Admittedly, reluctantly I might add, I’ve always been a glass half empty guy. A cynic, borderline pessimist. I’ve often used the term realist as a means of justification for my pessimistic tendencies when it comes to my perspective. It something I’m actively trying to change. Why? Because perspective is powerful. It can take you out of the fight or give you the power to keep on fighting.

Sometimes I think we give the enemy too much credit. He certainly wreaks havoc in our lives and is at work in his own sadistic way, but what if we take ourselves out as much as the enemy takes us out?

What if our own inclination to jump to worst case scenarios is what keeps us from walking into the promises God has for us? What if own proclivity to see the glass half empty, life as terrible, this season as stupid, this chapter as catastrophic, is what keeps us from living the abundant life Christ invites us to participate in when he says in John 10:10, “I came that they may have life and have it abundantly.”

What is the abundant life? A life of perspective.

Jesus isn’t promising financial prosperity, cars, jets, and mansions. Especially seeing as He was poor Himself and had nowhere to lay His head, Matthew 8:20. He promises something greater. Eternal life, an abundance of love, joy, peace, patience, kindness, goodness, faithfulness, gentleness, and self-control. A life on earth as it is in Heaven, walking with God, talking with God, knowing God, and loving God. A life like Jesus described in John 17:3, “And this is eternal life, that they know you, the only true God, and Jesus Christ whom you have sent.” 
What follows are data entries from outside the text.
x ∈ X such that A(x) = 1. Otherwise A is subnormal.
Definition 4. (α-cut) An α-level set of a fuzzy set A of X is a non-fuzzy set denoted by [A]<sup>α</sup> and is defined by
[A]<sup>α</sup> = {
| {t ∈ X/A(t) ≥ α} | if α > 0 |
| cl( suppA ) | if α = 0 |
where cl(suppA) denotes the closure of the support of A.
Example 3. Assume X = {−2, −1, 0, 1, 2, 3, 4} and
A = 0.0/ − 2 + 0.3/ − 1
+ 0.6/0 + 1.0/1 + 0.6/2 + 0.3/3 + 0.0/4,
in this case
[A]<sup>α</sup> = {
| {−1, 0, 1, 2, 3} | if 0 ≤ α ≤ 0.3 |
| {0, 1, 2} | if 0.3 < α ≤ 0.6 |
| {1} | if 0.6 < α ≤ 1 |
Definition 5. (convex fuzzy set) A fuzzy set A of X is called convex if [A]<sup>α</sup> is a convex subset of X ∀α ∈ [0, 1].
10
It takes perspective to see that some people are so poor all they have is money. It takes perspective to see that material possessions can be destroyed, but no circumstance can take our love, joy, peace, patience, kindness, goodness, faithfulness, gentleness, or self-control if I am in Christ and His Spirit dwells within me. It takes perspective to see that it was a terrible day, not a terrible life. A hard season, but a beautiful story. An awful chapter, but an amazing book.

Alphonse Karr once said, “We can complain because roses have thorns, or rejoice because thorns have roses.” Perspective is everything. The day Jesus died was simultaneously the worst and greatest day in history. It looked like death, but it gave me life.
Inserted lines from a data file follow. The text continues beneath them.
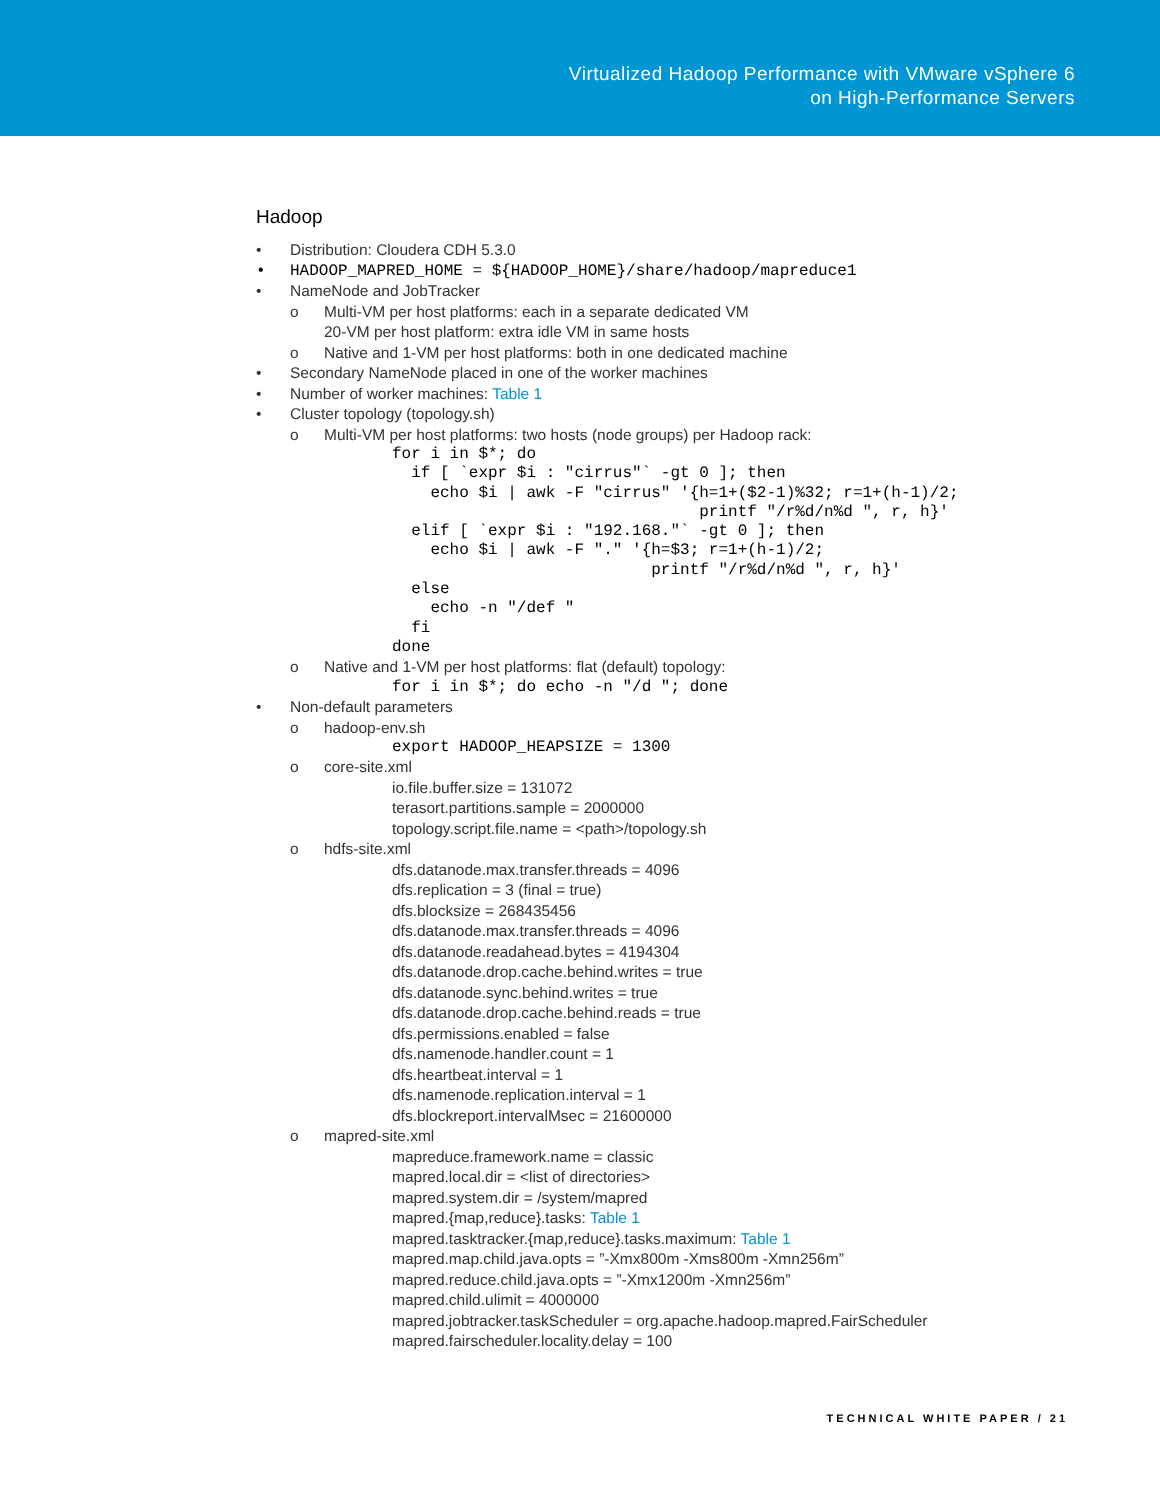Virtualized Hadoop Performance with VMware vSphere 6
on High-Performance Servers
Hadoop
• Distribution: Cloudera CDH 5.3.0
• HADOOP_MAPRED_HOME = ${HADOOP_HOME}/share/hadoop/mapreduce1
• NameNode and JobTracker
o Multi-VM per host platforms: each in a separate dedicated VM
20-VM per host platform: extra idle VM in same hosts
o Native and 1-VM per host platforms: both in one dedicated machine
• Secondary NameNode placed in one of the worker machines
• Number of worker machines: Table 1
• Cluster topology (topology.sh)
o Multi-VM per host platforms: two hosts (node groups) per Hadoop rack:
for i in $*; do
  if [ `expr $i : "cirrus"` -gt 0 ]; then
    echo $i | awk -F "cirrus" '{h=1+($2-1)%32; r=1+(h-1)/2;
                                printf "/r%d/n%d ", r, h}'
  elif [ `expr $i : "192.168."` -gt 0 ]; then
    echo $i | awk -F "." '{h=$3; r=1+(h-1)/2;
                           printf "/r%d/n%d ", r, h}'
  else
    echo -n "/def "
  fi
done
o Native and 1-VM per host platforms: flat (default) topology:
for i in $*; do echo -n "/d "; done
• Non-default parameters
o hadoop-env.sh
export HADOOP_HEAPSIZE = 1300
o core-site.xml
io.file.buffer.size = 131072 terasort.partitions.sample = 2000000 topology.script.file.name = <path>/topology.sh
o hdfs-site.xml
dfs.datanode.max.transfer.threads = 4096 dfs.replication = 3 (final = true) dfs.blocksize = 268435456 dfs.datanode.max.transfer.threads = 4096 dfs.datanode.readahead.bytes = 4194304 dfs.datanode.drop.cache.behind.writes = true dfs.datanode.sync.behind.writes = true dfs.datanode.drop.cache.behind.reads = true dfs.permissions.enabled = false dfs.namenode.handler.count = 1 dfs.heartbeat.interval = 1 dfs.namenode.replication.interval = 1 dfs.blockreport.intervalMsec = 21600000
o mapred-site.xml
mapreduce.framework.name = classic mapred.local.dir = <list of directories> mapred.system.dir = /system/mapred mapred.{map,reduce}.tasks: Table 1 mapred.tasktracker.{map,reduce}.tasks.maximum: Table 1 mapred.map.child.java.opts = ”-Xmx800m -Xms800m -Xmn256m” mapred.reduce.child.java.opts = ”-Xmx1200m -Xmn256m” mapred.child.ulimit = 4000000 mapred.jobtracker.taskScheduler = org.apache.hadoop.mapred.FairScheduler mapred.fairscheduler.locality.delay = 100
TECHNICAL WHITE PAPER / 21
2 Corinthians 5:21, “He who knew no sin became sin, so that in Him we might become the righteousness of God.” Galatians 3:13, “Christ redeemed us from the curse of the law by becoming a curse for us.”

He was crucified like the common criminal. He looked like a fool. He had come promising, preaching, and teaching. Now here he was, dangling from a cross. It didn’t look like He could possibly be the Son of God. He seemed unwise, powerless.
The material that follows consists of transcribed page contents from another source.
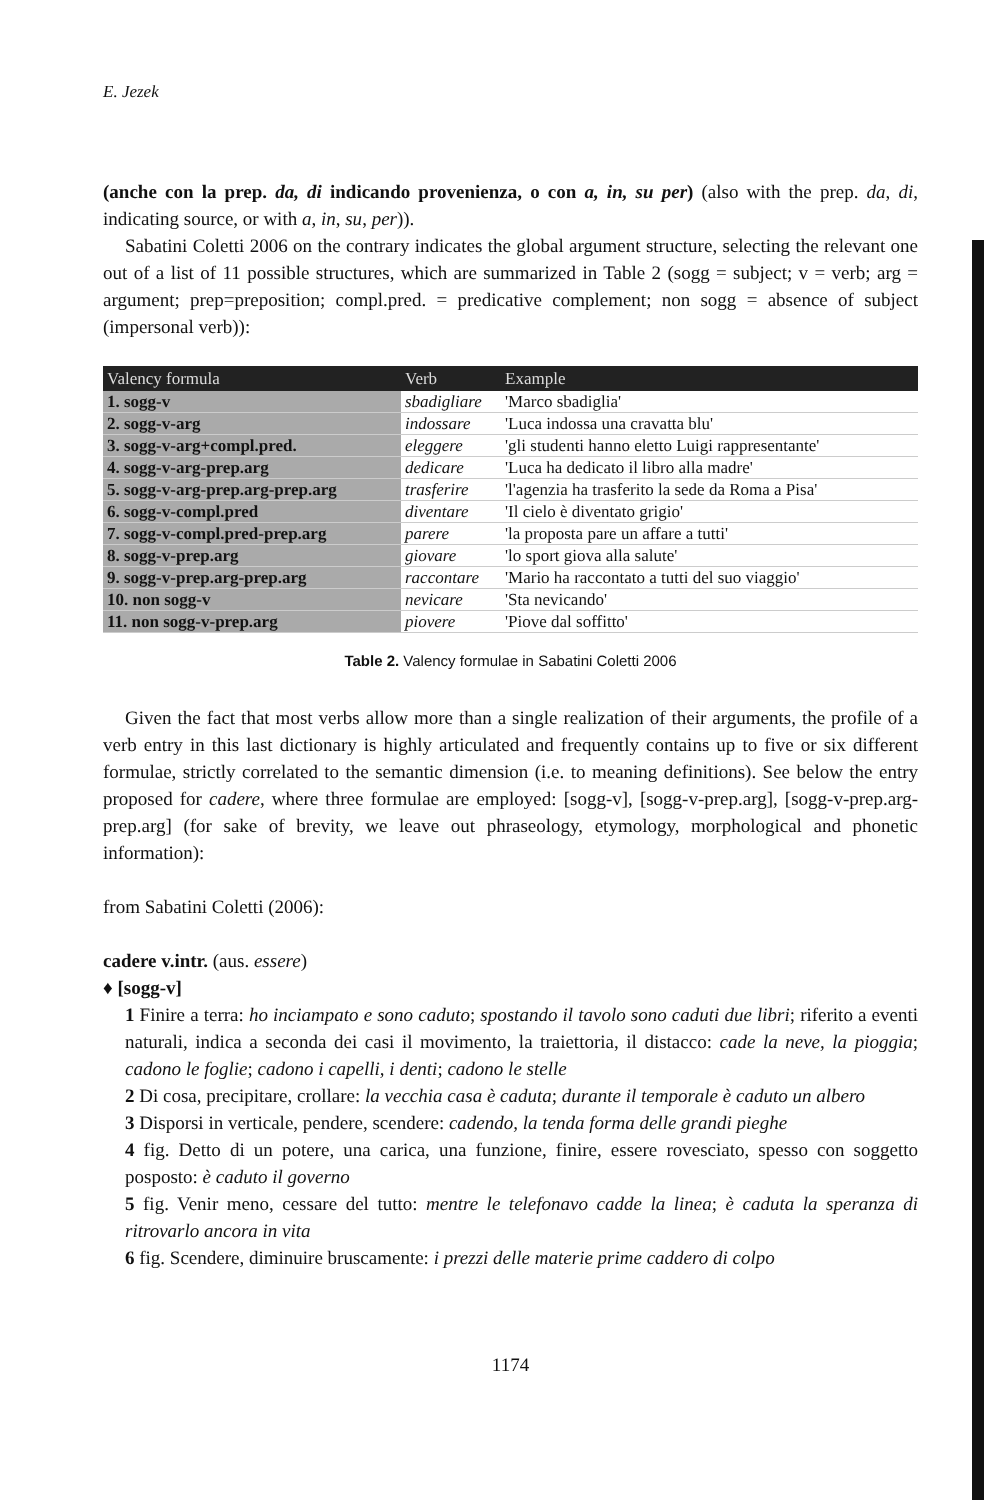E. Jezek
(anche con la prep. da, di indicando provenienza, o con a, in, su per) (also with the prep. da, di, indicating source, or with a, in, su, per)).
Sabatini Coletti 2006 on the contrary indicates the global argument structure, selecting the relevant one out of a list of 11 possible structures, which are summarized in Table 2 (sogg = subject; v = verb; arg = argument; prep=preposition; compl.pred. = predicative complement; non sogg = absence of subject (impersonal verb)):
| Valency formula | Verb | Example |
| --- | --- | --- |
| 1. sogg-v | sbadigliare | 'Marco sbadiglia' |
| 2. sogg-v-arg | indossare | 'Luca indossa una cravatta blu' |
| 3. sogg-v-arg+compl.pred. | eleggere | 'gli studenti hanno eletto Luigi rappresentante' |
| 4. sogg-v-arg-prep.arg | dedicare | 'Luca ha dedicato il libro alla madre' |
| 5. sogg-v-arg-prep.arg-prep.arg | trasferire | 'l'agenzia ha trasferito la sede da Roma a Pisa' |
| 6. sogg-v-compl.pred | diventare | 'Il cielo è diventato grigio' |
| 7. sogg-v-compl.pred-prep.arg | parere | 'la proposta pare un affare a tutti' |
| 8. sogg-v-prep.arg | giovare | 'lo sport giova alla salute' |
| 9. sogg-v-prep.arg-prep.arg | raccontare | 'Mario ha raccontato a tutti del suo viaggio' |
| 10. non sogg-v | nevicare | 'Sta nevicando' |
| 11. non sogg-v-prep.arg | piovere | 'Piove dal soffitto' |
Table 2. Valency formulae in Sabatini Coletti 2006
Given the fact that most verbs allow more than a single realization of their arguments, the profile of a verb entry in this last dictionary is highly articulated and frequently contains up to five or six different formulae, strictly correlated to the semantic dimension (i.e. to meaning definitions). See below the entry proposed for cadere, where three formulae are employed: [sogg-v], [sogg-v-prep.arg], [sogg-v-prep.arg-prep.arg] (for sake of brevity, we leave out phraseology, etymology, morphological and phonetic information):
from Sabatini Coletti (2006):
cadere v.intr. (aus. essere)
♦ [sogg-v]
1 Finire a terra: ho inciampato e sono caduto; spostando il tavolo sono caduti due libri; riferito a eventi naturali, indica a seconda dei casi il movimento, la traiettoria, il distacco: cade la neve, la pioggia; cadono le foglie; cadono i capelli, i denti; cadono le stelle
2 Di cosa, precipitare, crollare: la vecchia casa è caduta; durante il temporale è caduto un albero
3 Disporsi in verticale, pendere, scendere: cadendo, la tenda forma delle grandi pieghe
4 fig. Detto di un potere, una carica, una funzione, finire, essere rovesciato, spesso con soggetto posposto: è caduto il governo
5 fig. Venir meno, cessare del tutto: mentre le telefonavo cadde la linea; è caduta la speranza di ritrovarlo ancora in vita
6 fig. Scendere, diminuire bruscamente: i prezzi delle materie prime caddero di colpo
1174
But how could the wisdom of humans grasp what God had up His sleeve? How could humanity comprehend the power that would be on display three days later? We couldn’t. But again, perspective. When we truly understand that God’s ways and thoughts are beyond us, only then will we be able to shift our perspective into a position that fully trusts Him.

I’m not advocating that we live in a fairy-tale world with an ignorant mindset. I’m not suggesting in the least that we turn a blind eye to the struggles of those around us, dismiss the pain others experience, settle on being non-confrontational on issues that desperately need us to take action, or anything of the sort. Here is what I am saying though, some of us don’t live like Jesus has won.

There will be trouble that surrounds us, bad days and difficult seasons, but the power of perspective is that we can continue to press on and continue the fight, knowing that God is working in the midst of it all and that any hopelessness we experience cannot darken an empty tomb.